Aufgabe a: Stelle die Zeilen der Liste von der Zeile mit „family: Rosaceae“ bis einschließlich der letzten Zeile der Liste als JSON-Liste von Zeichenketten dar, eine Zeichenkette je Zeile und ohne Leerzeilen.

Auszug:

....

Paul HEIMANN beschreibt eine fundamentale Aufgabe, die für die Bildungspolitik und -arbeit aus der „Heraufkunft (nicht dem 'Aufstand') der Massen" in der modernen Gesellschaft folge.

Da sein Text bereits 38 Jahre alt ist, gerät der Begriff Gegenwart in ein Spannungsverhältnis zu der Gegenwart, deren Zeitgenossen wir im Jahre 2001 sind. Der Leser vermag also nicht nur die Gültigkeit der Aussage, sondern auch den hellsichtigen Blick des Autors zu beurteilen.

2.0 Der Text

HEIMANN schreibt (1963 S. 11 f.):

„Worauf es ankommt, ist doch offenbar dies, für die breiten Massen Formen und Möglichkeiten zur Realisierung der postulierten Mündigkeit zu schaffen, sie die Mitverantwortung tragen zu lehren, die sie durch ihren plötzlichen Eintritt in die ‘Weltgeschichte' unfreiwillig übernommen haben.

Eine solche Bildungsarbeit steht heute grundsätzlich unter der doppelten Spannung:

  • ob die ihr anvertrauten Massen den heute an sie gestellten Bildungsanforderungen gewachsen sein werden (zumal das Misslingen dieses geschichtlichen Experiments auch das Schicksal der Gesamtgesellschaft besiegeln würde),
  • ob in der Drangsituation eiliger Lösungen angesichts des Zusammenbruchs der    alten Bildungsvorstellungen neue Konzeptionen, die einerseits der veränderten   Kulturlage, andererseits neuartigen Bildungsansprüchen und der Mentalität der   Betroffenen ausreichend entsprächen, so schnell entwickelt werden können.

Angesichts einer solchen bildungspolitischen Lage scheint mir ein gravierender Umstand die bedrohliche Doppeltendenz der Gegenwartskultur zu sein, auf die Gehlen in einem 1956 erschienenen Aufsatz aufmerksam gemacht hat:

die Tendenz zur Abstraktheit, Gedanklichkeit, Unsinnlichkeit, die sich in voller Breite durch alle Wissenschaften, Künste (ja auch sozialen Prozesse) erstreckt und die zu dieser Entsinnlichung und intellektuellen Vergeistigung sich kompensatorisch verhaltende Hinwendung zu den Bildern und brutalen Anschaulichkeiten des modernen Reklame-, Presse-, Film- und Fernseh-Betriebes mit seinen primitiven Klischees und simplifizierten Formeln.

Die geistige Eingliederung der großen Massen in eine so polarisierte Gesamtkultur steht nämlich unter einer doppelten Bedrohung.

  • Es besteht einmal die permanente Gefahr, dass das Organ und die Bereitwilligkeit für die abstrakten Leistungen dieser Kultur in den Massen nur unvollkommen entwickelt werden kann und deshalb ein großer Teil unserer Lebenswelt mit ihrem komplizierten Zivilisations-Instrumentar unverstanden bleibt.

....

Liste zur Aufgabe:
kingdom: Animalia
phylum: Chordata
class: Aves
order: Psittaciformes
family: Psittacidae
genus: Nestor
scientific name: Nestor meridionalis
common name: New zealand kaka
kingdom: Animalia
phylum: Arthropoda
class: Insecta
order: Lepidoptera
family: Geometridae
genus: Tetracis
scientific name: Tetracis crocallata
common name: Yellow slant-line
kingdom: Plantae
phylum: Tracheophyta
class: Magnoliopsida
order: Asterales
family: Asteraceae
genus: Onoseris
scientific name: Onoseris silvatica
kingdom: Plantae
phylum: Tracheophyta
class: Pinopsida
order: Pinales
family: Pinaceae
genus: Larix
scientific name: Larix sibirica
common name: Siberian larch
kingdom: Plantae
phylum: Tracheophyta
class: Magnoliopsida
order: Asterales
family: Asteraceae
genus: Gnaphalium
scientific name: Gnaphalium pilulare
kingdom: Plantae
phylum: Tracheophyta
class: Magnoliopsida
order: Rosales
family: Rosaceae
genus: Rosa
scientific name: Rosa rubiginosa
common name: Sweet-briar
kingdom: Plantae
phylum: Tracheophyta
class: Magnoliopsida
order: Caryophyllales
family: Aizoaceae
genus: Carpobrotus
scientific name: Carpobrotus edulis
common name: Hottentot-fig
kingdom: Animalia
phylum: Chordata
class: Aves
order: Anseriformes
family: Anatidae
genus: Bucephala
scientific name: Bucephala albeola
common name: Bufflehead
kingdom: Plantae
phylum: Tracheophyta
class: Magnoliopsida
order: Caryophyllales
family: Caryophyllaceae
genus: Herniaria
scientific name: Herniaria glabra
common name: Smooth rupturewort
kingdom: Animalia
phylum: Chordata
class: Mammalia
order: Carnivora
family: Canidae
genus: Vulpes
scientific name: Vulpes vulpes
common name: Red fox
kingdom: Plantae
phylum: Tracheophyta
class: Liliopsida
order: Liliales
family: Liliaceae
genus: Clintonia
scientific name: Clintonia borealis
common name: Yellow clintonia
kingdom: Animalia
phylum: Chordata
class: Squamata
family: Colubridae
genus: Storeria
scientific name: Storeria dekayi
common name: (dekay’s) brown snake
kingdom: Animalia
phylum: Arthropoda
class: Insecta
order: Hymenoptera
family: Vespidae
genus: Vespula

....

Aufgabe b: Führe bitte den Auszug über Bildungsarbeit für die breiten Massen nach seinem letzten Satz weiter.

Antwort a:
[
  "family: Rosaceae",
  "genus: Rosa",
  "scientific name: Rosa rubiginosa",
  "common name: Sweet-briar",
  "kingdom: Plantae",
  "phylum: Tracheophyta",
  "class: Magnoliopsida",
  "order: Caryophyllales",
  "family: Aizoaceae",
  "genus: Carpobrotus",
  "scientific name: Carpobrotus edulis",
  "common name: Hottentot-fig",
  "kingdom: Animalia",
  "phylum: Chordata",
  "class: Aves",
  "order: Anseriformes",
  "family: Anatidae",
  "genus: Bucephala",
  "scientific name: Bucephala albeola",
  "common name: Bufflehead",
  "kingdom: Plantae",
  "phylum: Tracheophyta",
  "class: Magnoliopsida",
  "order: Caryophyllales",
  "family: Caryophyllaceae",
  "genus: Herniaria",
  "scientific name: Herniaria glabra",
  "common name: Smooth rupturewort",
  "kingdom: Animalia",
  "phylum: Chordata",
  "class: Mammalia",
  "order: Carnivora",
  "family: Canidae",
  "genus: Vulpes",
  "scientific name: Vulpes vulpes",
  "common name: Red fox",
  "kingdom: Plantae",
  "phylum: Tracheophyta",
  "class: Liliopsida",
  "order: Liliales",
  "family: Liliaceae",
  "genus: Clintonia",
  "scientific name: Clintonia borealis",
  "common name: Yellow clintonia",
  "kingdom: Animalia",
  "phylum: Chordata",
  "class: Squamata",
  "family: Colubridae",
  "genus: Storeria",
  "scientific name: Storeria dekayi",
  "common name: (dekay’s) brown snake",
  "kingdom: Animalia",
  "phylum: Arthropoda",
  "class: Insecta",
  "order: Hymenoptera",
  "family: Vespidae",
  "genus: Vespula"
]

Antwort b:
  • Es besteht die andere Gefahr, dass die willige Hinwendung zu den brutalen optischen Reizen und Versuchungen der Gegenwartskultur die Massen unter das in den Ordnungen der früheren Volkskultur bereits erreichte Niveau der Humanisierung herabsinken lässt -

Gefahr der Re-Barbarisierung.

Was heute auch von dem 'einfachen schlichten Manne des Volke' in zunehmendem Maße an neuen Tugenden des Verhaltens gefordert wird, ist folgendes:

  • Intellektuelle Wachheit,
  • Reflexionswilligkeit,
  • Wendigkeit,
  • Flexibilität,
  • Selbstdistanzierung,
  • moralische Selbstorientierung,
  • Askese
  • und Affektbeherrschung -

alles Bildungsansprüche, die bislang nur bei der Erziehung von Eliten und ausgelesenen Menschengruppen eine Rolle gespielt haben. Sie repräsentieren aber heute einen Bestand von Fähigkeiten, über den eigentlich jeder moderne Mensch verfügen müsste, wenn er sowohl den unabdingbaren Abstraktionsansprüchen eines zeitgemäßen Daseinsverständnisses als auch dem Andrang inflatorisch angewachsener sinnlicher Reizmassen gewachsen sein sollte.

Jürgen HABERMAS hat in einer interessanten Kritik des 'Rahmenplans' (sc. für Unterricht und Erziehung) darauf hingewiesen, dass die labilen Strukturen der parteienstaatlichen Demokratie die Hebung des allgemeinen Bildungsstandards zur gesellschaftlichen Notwendigkeit machen, da sich auf der Basis der Dummheit Demokratie als Demokratie auf die Dauer nicht reproduzieren kann. Urteilsvermögen gegenüber formalisierten gesellschaftlichen Prozessen sei auch von den breiten Schichten der Bevölkerung zu verlangen."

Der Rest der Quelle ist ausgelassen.